__SOURCE RECORDS__.
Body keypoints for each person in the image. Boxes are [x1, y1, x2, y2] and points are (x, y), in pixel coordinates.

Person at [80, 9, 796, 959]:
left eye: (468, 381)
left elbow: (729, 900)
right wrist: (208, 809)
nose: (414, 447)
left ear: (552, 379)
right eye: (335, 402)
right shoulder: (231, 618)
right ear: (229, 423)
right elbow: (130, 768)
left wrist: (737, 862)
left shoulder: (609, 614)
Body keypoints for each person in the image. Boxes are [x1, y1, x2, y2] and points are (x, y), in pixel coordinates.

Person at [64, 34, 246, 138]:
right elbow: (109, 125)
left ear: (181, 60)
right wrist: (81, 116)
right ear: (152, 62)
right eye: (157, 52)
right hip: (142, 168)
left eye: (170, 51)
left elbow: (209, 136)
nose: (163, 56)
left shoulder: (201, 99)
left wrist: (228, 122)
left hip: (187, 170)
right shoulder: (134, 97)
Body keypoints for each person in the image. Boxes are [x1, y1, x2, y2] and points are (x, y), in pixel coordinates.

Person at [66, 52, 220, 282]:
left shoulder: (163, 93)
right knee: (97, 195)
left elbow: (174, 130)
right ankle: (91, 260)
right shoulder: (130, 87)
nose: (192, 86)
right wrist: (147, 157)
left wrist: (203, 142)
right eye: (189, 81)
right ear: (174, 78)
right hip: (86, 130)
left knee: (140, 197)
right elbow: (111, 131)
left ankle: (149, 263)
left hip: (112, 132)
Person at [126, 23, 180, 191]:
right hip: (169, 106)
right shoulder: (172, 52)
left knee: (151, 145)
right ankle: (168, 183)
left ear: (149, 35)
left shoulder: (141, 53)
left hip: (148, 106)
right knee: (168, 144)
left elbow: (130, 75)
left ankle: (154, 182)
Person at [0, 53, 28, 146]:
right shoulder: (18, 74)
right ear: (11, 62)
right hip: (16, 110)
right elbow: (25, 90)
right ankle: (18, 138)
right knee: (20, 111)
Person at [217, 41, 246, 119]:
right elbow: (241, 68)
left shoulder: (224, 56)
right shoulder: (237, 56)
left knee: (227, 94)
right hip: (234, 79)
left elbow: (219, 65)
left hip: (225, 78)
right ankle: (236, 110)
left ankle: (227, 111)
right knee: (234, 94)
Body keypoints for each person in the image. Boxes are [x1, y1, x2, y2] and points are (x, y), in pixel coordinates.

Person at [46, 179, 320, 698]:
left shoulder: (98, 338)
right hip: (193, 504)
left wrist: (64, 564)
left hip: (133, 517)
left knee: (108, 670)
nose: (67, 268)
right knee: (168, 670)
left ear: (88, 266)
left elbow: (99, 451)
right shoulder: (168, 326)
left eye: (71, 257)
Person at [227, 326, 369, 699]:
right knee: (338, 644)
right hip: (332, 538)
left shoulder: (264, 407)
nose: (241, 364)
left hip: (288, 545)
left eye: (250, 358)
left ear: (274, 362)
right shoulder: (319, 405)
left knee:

__HOW TO COMPLETE THIS TASK__.
Take the records above and return, word for word, only the lines that fall from the line with "right elbow: (111, 131)" to the line with "right elbow: (241, 68)", both of them included.

__RESPONSE__.
right elbow: (111, 131)
left ankle: (149, 263)
left hip: (112, 132)
Person at [126, 23, 180, 191]:
right hip: (169, 106)
right shoulder: (172, 52)
left knee: (151, 145)
right ankle: (168, 183)
left ear: (149, 35)
left shoulder: (141, 53)
left hip: (148, 106)
right knee: (168, 144)
left elbow: (130, 75)
left ankle: (154, 182)
Person at [0, 53, 28, 146]:
right shoulder: (18, 74)
right ear: (11, 62)
right hip: (16, 110)
right elbow: (25, 90)
right ankle: (18, 138)
right knee: (20, 111)
Person at [217, 41, 246, 119]:
right elbow: (241, 68)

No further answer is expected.